The company said in honor of Chadwick Boseman who recently died in August of cancer, the character T’Challa, who Boseman portrayed, will not be recast.
The new movie instead, will explore the world of Wakanda as well as its characters introduced in the first film.
The highly anticipated sequel will be written and directed by Ryan Coogler who directed the first “Black Panther” film.
The announcement comes as the company unveiled several new streaming offerings, including plans for 10 “Star Wars” series spinoffs and 10 Marvel series that will debut on Disney+.
In a virtual presentation for investors, Disney’s chief executive Bob Chapek laid out super-sized ambitions for its direct-to-consumer efforts, leaning heavily on some of the company's biggest brands. Over the next few years, Disney is planning to premiere directly on Disney+, and not just an armada of “Star Wars” and Marvel series but 15 live-action, Pixar and animated series, and 15 live-action, Pixar and animated movies.

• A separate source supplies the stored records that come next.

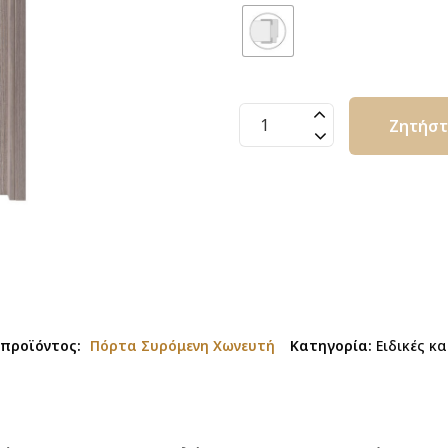
Πόρτα
Ζητήσ
Συρόμενη
Χωνευτή
ποσότητα
 προϊόντος:
Πόρτα Συρόμενη Χωνευτή
Κατηγορία:
Ειδικές κ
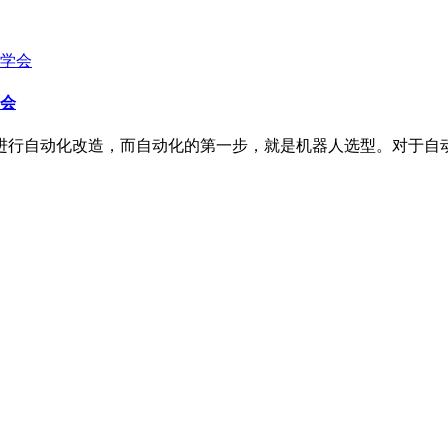
会
自动化改造，而自动化的第一步，就是机器人选型。对于自动化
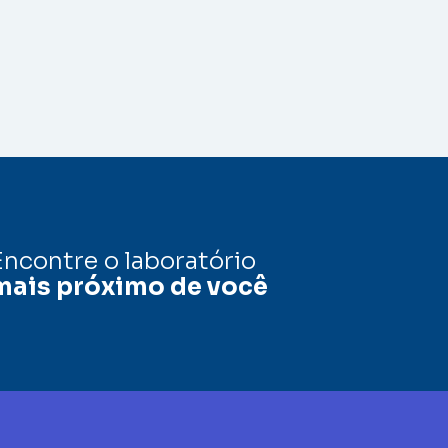
Encontre o laboratório
mais próximo de você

Disney will increase the monthly price by $1 to $8 a month in March. The company forecasts 230-260 million subscribers by 2024.
American actor Chadwick Boseman poses on arrival for the European Premiere of 'Black Panther' in central London on February 8, 2018.
To keep subscriber numbers climbing, Disney presented a blizzard of remakes, sequels and spinoffs of various shapes and sizes on Thursday, including a “Beauty and the Beast” prequel series, a “Moana” animated series, a “Three Men and a Baby” reboot with Zac Efron, a “Swiss Family Robinson” series and, yes, even the Kardashians.
But Disney also kept its biggest films — including Marvel's “Black Widow," Pixar's “Luca,” a “Lion King” prequel — on course for theatrical release. Whereas Warner Media last week pushed its entire 2021 slate to streaming, Disney executives signaled that theatrical release remains an important component of its big-budget spectacles.
Still, the four-hour presentation presented a more seamless vision of content across platforms that made scant mention of its closed theme parks, or of the pandemic. That included a dizzying amount of series, many of them connected to big-screen movies, past and present. Marvel Studios President Kevin Feige said a pair of new Marvel series — “Secret Invasion,” with Samuel Jackson, and “Ironheart” — will “tie directly to Marvel future films.” The only difference between the company’s short-form TV content and its theatrical content, said Bob Iger, executive chairman, "is length.”
Not all the news was in streaming. Lucasfilm announced that Patty Jenkins ("Wonder Woman") will direct the next “Star Wars" theatrical film, “Rogue Squadron,” with a release in theaters planned for Christmas 2023.
Jenkins becomes the first woman to direct a “Star Wars” film. In a video, she said the film, about starship fighters, will satisfy a long-held dream of hers as the daughter of an Air Force captain.
The Associated Press contributed to this story.